▸ **Task data**:
**********

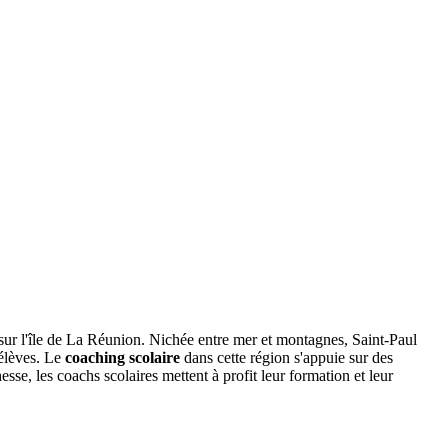
 sur l'île de La Réunion. Nichée entre mer et montagnes, Saint-Paul
 élèves. Le
coaching scolaire
dans cette région s'appuie sur des
e, les coachs scolaires mettent à profit leur formation et leur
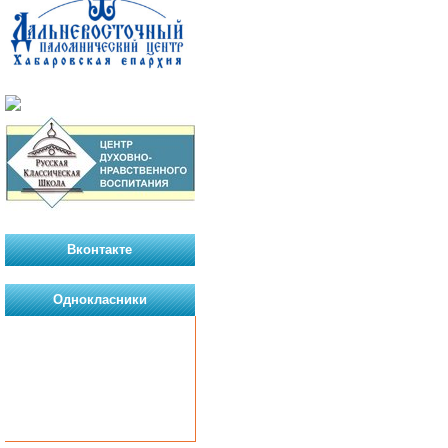
Вконтакте
Однокласники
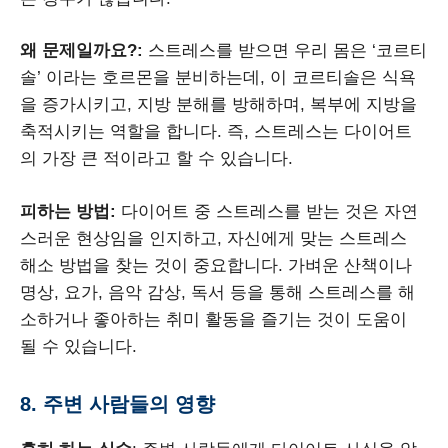
왜 문제일까요?:
스트레스를 받으면 우리 몸은 ‘코르티
솔’ 이라는 호르몬을 분비하는데, 이 코르티솔은 식욕
을 증가시키고, 지방 분해를 방해하며, 복부에 지방을
축적시키는 역할을 합니다. 즉, 스트레스는 다이어트
의 가장 큰 적이라고 할 수 있습니다.
피하는 방법:
다이어트 중 스트레스를 받는 것은 자연
스러운 현상임을 인지하고, 자신에게 맞는 스트레스
해소 방법을 찾는 것이 중요합니다. 가벼운 산책이나
명상, 요가, 음악 감상, 독서 등을 통해 스트레스를 해
소하거나 좋아하는 취미 활동을 즐기는 것이 도움이
될 수 있습니다.
8. 주변 사람들의 영향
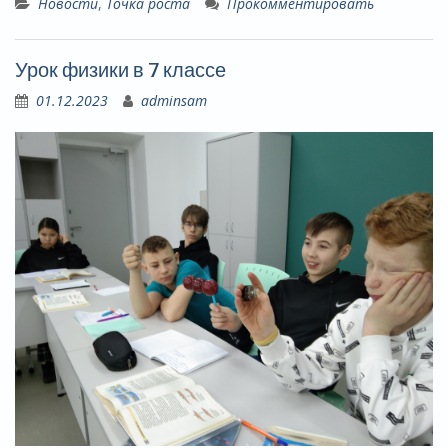
Новости
,
Точка роста
Прокомментировать
Урок физики в 7 классе
01.12.2023
adminsam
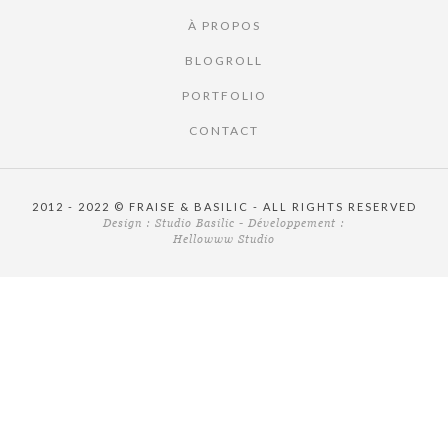
À PROPOS
BLOGROLL
PORTFOLIO
CONTACT
2012 - 2022 © FRAISE & BASILIC - ALL RIGHTS RESERVED
Design :
Studio Basilic
- Développement :
Hellowww Studio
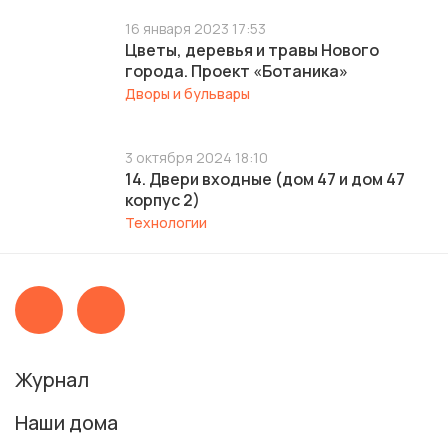
16 января 2023 17:53
Цветы, деревья и травы Нового
города. Проект «Ботаника»
Дворы и бульвары
3 октября 2024 18:10
14. Двери входные (дом 47 и дом 47
корпус 2)
Технологии
Журнал
Наши дома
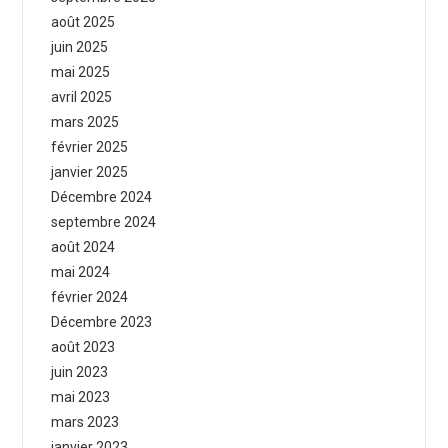
août 2025
juin 2025
mai 2025
avril 2025
mars 2025
février 2025
janvier 2025
Décembre 2024
septembre 2024
août 2024
mai 2024
février 2024
Décembre 2023
août 2023
juin 2023
mai 2023
mars 2023
janvier 2023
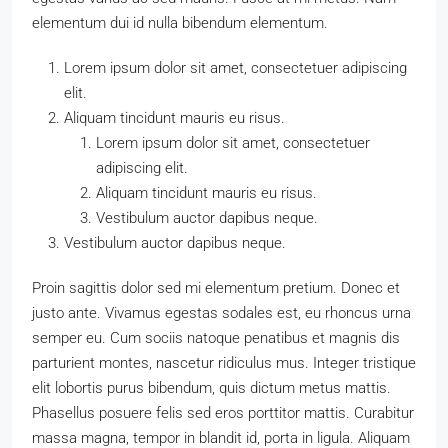
elementum dui id nulla bibendum elementum.
Lorem ipsum dolor sit amet, consectetuer adipiscing
elit.
Aliquam tincidunt mauris eu risus.
Lorem ipsum dolor sit amet, consectetuer
adipiscing elit.
Aliquam tincidunt mauris eu risus.
Vestibulum auctor dapibus neque.
Vestibulum auctor dapibus neque.
Proin sagittis dolor sed mi elementum pretium. Donec et
justo ante. Vivamus egestas sodales est, eu rhoncus urna
semper eu. Cum sociis natoque penatibus et magnis dis
parturient montes, nascetur ridiculus mus. Integer tristique
elit lobortis purus bibendum, quis dictum metus mattis.
Phasellus posuere felis sed eros porttitor mattis. Curabitur
massa magna, tempor in blandit id, porta in ligula. Aliquam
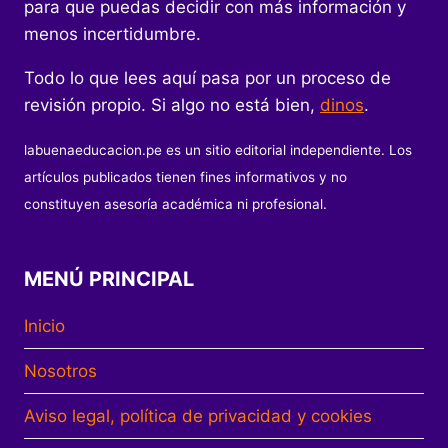
para que puedas decidir con más información y
menos incertidumbre.
Todo lo que lees aquí pasa por un proceso de
revisión propio. Si algo no está bien,
dinos
.
labuenaeducacion.pe es un sitio editorial independiente. Los
artículos publicados tienen fines informativos y no
constituyen asesoría académica ni profesional.
MENÚ PRINCIPAL
Inicio
Nosotros
Aviso legal, política de privacidad y cookies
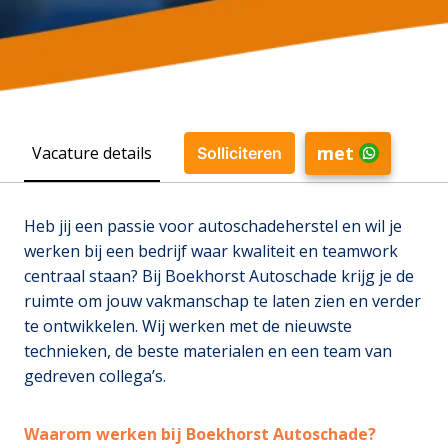
met
Vacature details
Solliciteren
Heb jij een passie voor autoschadeherstel en wil je
werken bij een bedrijf waar kwaliteit en teamwork
centraal staan? Bij Boekhorst Autoschade krijg je de
ruimte om jouw vakmanschap te laten zien en verder
te ontwikkelen. Wij werken met de nieuwste
technieken, de beste materialen en een team van
gedreven collega’s.
Waarom werken bij Boekhorst Autoschade?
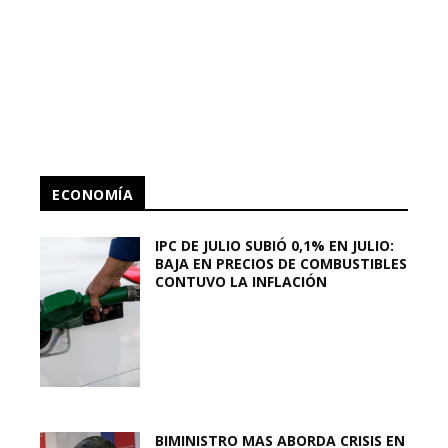
ECONOMÍA
IPC DE JULIO SUBIÓ 0,1% EN JULIO:
BAJA EN PRECIOS DE COMBUSTIBLES
CONTUVO LA INFLACIÓN
BIMINISTRO MAS ABORDA CRISIS EN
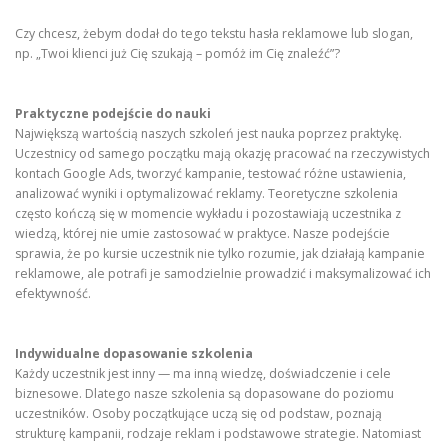
Czy chcesz, żebym dodał do tego tekstu hasła reklamowe lub slogan,
np. „Twoi klienci już Cię szukają – pomóż im Cię znaleźć”?
Praktyczne podejście do nauki
Największą wartością naszych szkoleń jest nauka poprzez praktykę.
Uczestnicy od samego początku mają okazję pracować na rzeczywistych
kontach Google Ads, tworzyć kampanie, testować różne ustawienia,
analizować wyniki i optymalizować reklamy. Teoretyczne szkolenia
często kończą się w momencie wykładu i pozostawiają uczestnika z
wiedzą, której nie umie zastosować w praktyce. Nasze podejście
sprawia, że po kursie uczestnik nie tylko rozumie, jak działają kampanie
reklamowe, ale potrafi je samodzielnie prowadzić i maksymalizować ich
efektywność.
Indywidualne dopasowanie szkolenia
Każdy uczestnik jest inny — ma inną wiedzę, doświadczenie i cele
biznesowe. Dlatego nasze szkolenia są dopasowane do poziomu
uczestników. Osoby początkujące uczą się od podstaw, poznają
strukturę kampanii, rodzaje reklam i podstawowe strategie. Natomiast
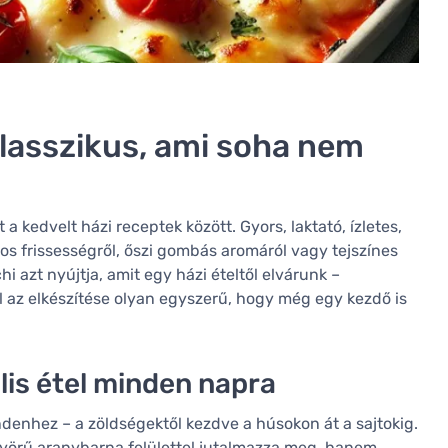
lasszikus, ami soha nem
 kedvelt házi receptek között. Gyors, laktató, ízletes,
os frissességről, őszi gombás aromáról vagy tejszínes
i azt nyújtja, amit egy házi ételtől elvárunk –
l az elkészítése olyan egyszerű, hogy még egy kezdő is
lis étel minden napra
ndenhez – a zöldségektől kezdve a húsokon át a sajtokig.
nyörű aranybarna felülettel jutalmazza meg, hanem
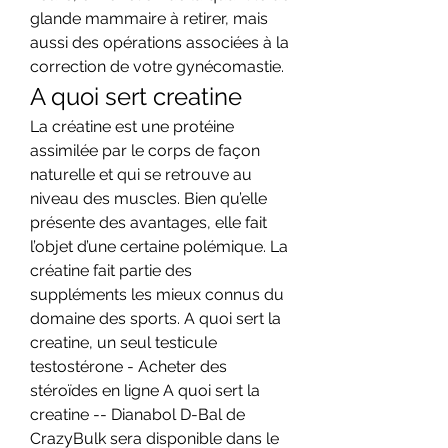
glande mammaire à retirer, mais 
aussi des opérations associées à la 
correction de votre gynécomastie. 
A quoi sert creatine
La créatine est une protéine 
assimilée par le corps de façon 
naturelle et qui se retrouve au 
niveau des muscles. Bien qu’elle 
présente des avantages, elle fait 
l’objet d’une certaine polémique. La 
créatine fait partie des 
suppléments les mieux connus du 
domaine des sports. A quoi sert la 
creatine, un seul testicule 
testostérone - Acheter des 
stéroïdes en ligne A quoi sert la 
creatine -- Dianabol D-Bal de 
CrazyBulk sera disponible dans le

**********

▸ **Task instructions**: Could you recast the stretch of the material from the line containing "elementum dui id nulla bibendum elementum." through the line containing "massa magna, tempor" as a JSON list of strings, with one string per line and no blank lines?

▸ **Solution to this problem**:
[
  "elementum dui id nulla bibendum elementum.",
  "Lorem ipsum dolor sit amet, consectetuer adipiscing",
  "elit.",
  "Aliquam tincidunt mauris eu risus.",
  "Lorem ipsum dolor sit amet, consectetuer",
  "adipiscing elit.",
  "Aliquam tincidunt mauris eu risus.",
  "Vestibulum auctor dapibus neque.",
  "Vestibulum auctor dapibus neque.",
  "Proin sagittis dolor sed mi elementum pretium. Donec et",
  "justo ante. Vivamus egestas sodales est, eu rhoncus urna",
  "semper eu. Cum sociis natoque penatibus et magnis dis",
  "parturient montes, nascetur ridiculus mus. Integer tristique",
  "elit lobortis purus bibendum, quis dictum metus mattis.",
  "Phasellus posuere felis sed eros porttitor mattis. Curabitur",
  "massa magna, tempor in blandit id, porta in ligula. Aliquam"
]